Consigne
Repérez dans les données chaque ligne où figure le mot « counters », puis recopiez-la.

Données d'entrée
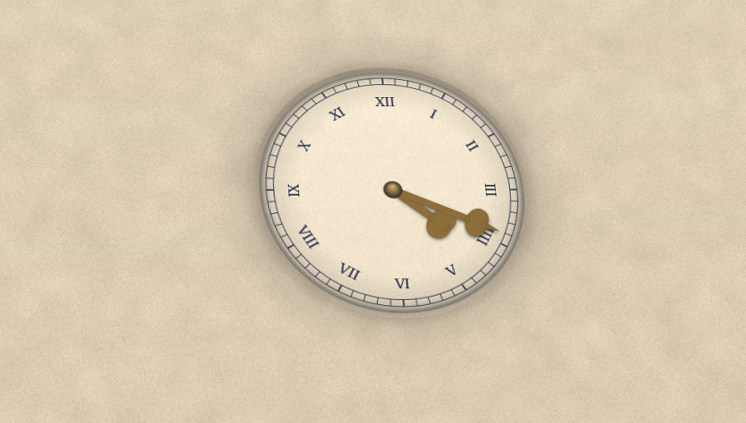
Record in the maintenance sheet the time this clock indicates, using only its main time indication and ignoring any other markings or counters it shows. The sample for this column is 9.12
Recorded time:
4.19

---

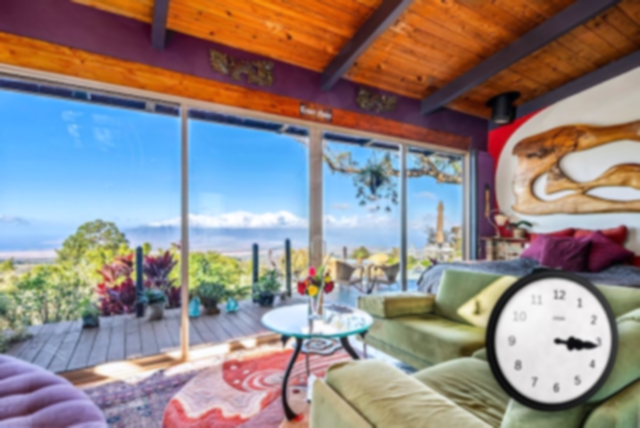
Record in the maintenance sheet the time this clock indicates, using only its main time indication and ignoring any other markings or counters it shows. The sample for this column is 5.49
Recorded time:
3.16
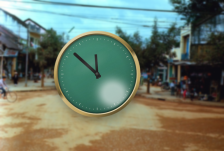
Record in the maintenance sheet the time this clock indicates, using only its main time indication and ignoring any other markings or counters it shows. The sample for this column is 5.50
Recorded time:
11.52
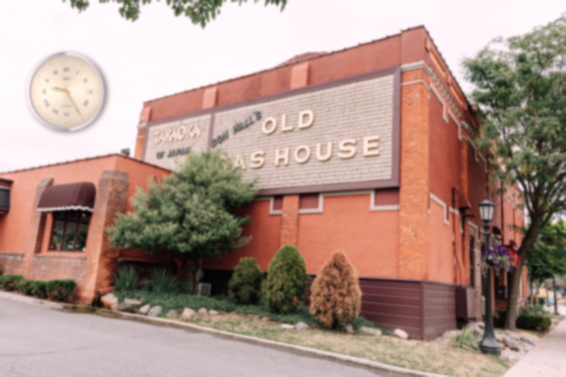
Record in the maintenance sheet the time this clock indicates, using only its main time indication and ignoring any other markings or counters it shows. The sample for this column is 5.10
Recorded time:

Réponse de l'exercice
Record in the maintenance sheet the time this clock indicates, using only its main time indication and ignoring any other markings or counters it shows. The sample for this column is 9.12
Record in the maintenance sheet the time this clock indicates, using only its main time indication and ignoring any other markings or counters it shows. The sample for this column is 5.49
Record in the maintenance sheet the time this clock indicates, using only its main time indication and ignoring any other markings or counters it shows. The sample for this column is 5.50
Record in the maintenance sheet the time this clock indicates, using only its main time indication and ignoring any other markings or counters it shows. The sample for this column is 5.10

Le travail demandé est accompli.